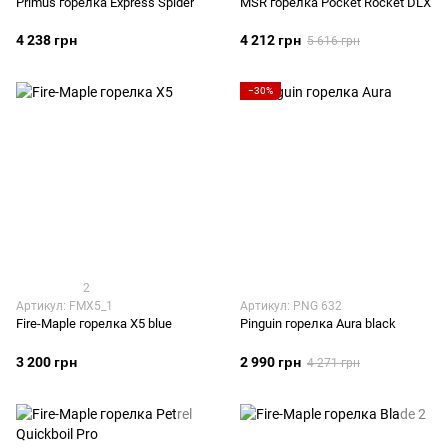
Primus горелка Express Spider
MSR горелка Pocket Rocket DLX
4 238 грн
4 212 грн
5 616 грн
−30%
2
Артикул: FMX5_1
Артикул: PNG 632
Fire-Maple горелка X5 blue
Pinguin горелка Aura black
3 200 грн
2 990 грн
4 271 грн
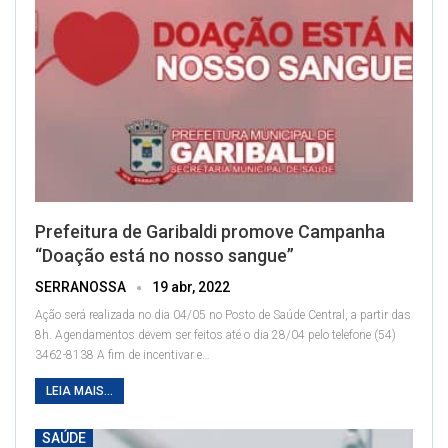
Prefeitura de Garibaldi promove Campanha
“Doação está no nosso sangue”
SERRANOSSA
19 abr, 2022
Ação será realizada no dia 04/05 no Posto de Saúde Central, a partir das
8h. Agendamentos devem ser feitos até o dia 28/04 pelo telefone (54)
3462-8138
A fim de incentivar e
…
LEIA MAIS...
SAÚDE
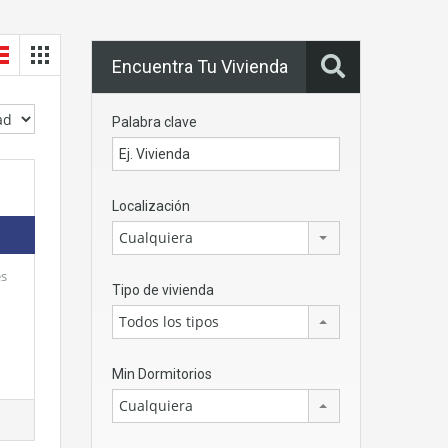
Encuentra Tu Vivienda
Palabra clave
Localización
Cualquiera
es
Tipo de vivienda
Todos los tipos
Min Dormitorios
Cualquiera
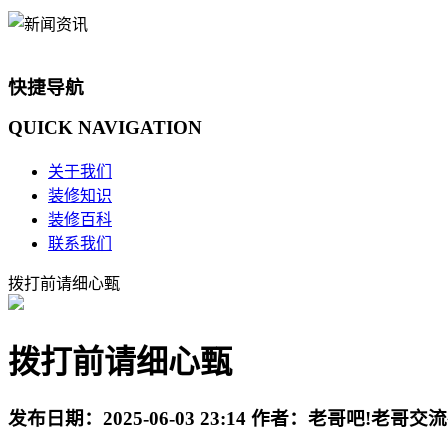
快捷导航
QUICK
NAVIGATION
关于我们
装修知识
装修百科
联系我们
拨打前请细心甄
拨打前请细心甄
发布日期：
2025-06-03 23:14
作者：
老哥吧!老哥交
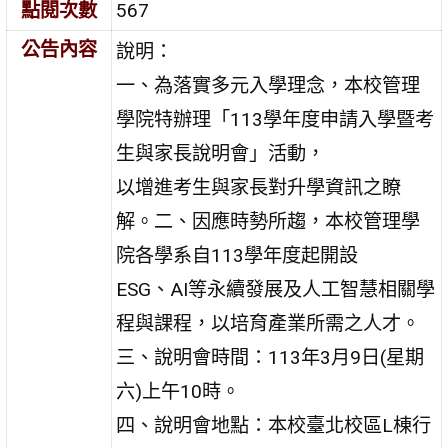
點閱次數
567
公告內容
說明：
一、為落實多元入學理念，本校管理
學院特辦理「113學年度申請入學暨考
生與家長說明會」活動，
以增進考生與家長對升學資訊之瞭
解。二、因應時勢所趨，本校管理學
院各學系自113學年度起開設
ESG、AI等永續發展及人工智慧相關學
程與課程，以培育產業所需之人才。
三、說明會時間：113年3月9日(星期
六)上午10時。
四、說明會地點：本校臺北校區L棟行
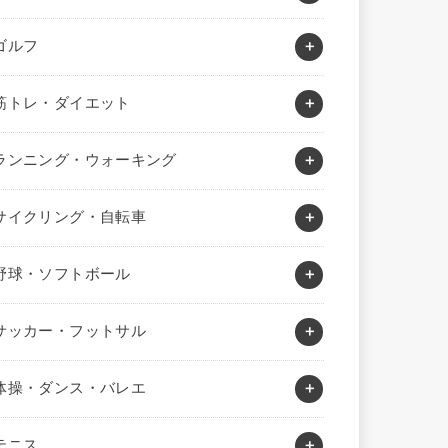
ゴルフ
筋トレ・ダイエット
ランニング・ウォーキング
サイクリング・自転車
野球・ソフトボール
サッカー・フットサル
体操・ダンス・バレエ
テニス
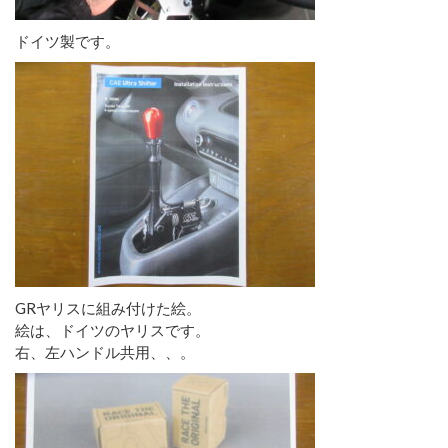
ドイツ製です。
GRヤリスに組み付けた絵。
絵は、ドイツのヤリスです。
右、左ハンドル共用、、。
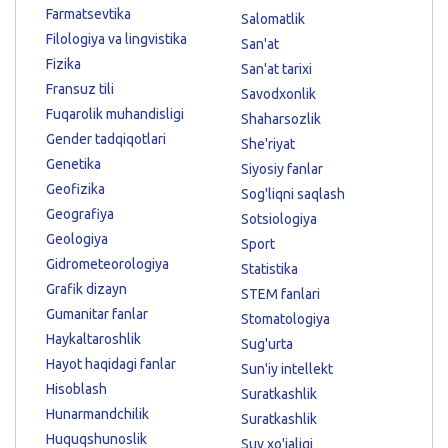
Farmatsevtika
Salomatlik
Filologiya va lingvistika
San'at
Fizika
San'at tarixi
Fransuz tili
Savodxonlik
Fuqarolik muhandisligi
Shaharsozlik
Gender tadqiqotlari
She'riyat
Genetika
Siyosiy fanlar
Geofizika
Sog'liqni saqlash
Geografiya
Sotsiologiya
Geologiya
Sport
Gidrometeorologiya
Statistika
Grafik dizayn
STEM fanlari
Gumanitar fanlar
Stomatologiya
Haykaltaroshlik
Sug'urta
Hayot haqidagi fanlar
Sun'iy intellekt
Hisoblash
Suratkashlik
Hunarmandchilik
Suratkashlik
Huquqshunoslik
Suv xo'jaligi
*****
Report how many lines in the entries above contain the string "горелка". Give only the number.

■ **ANSWER BOX**
4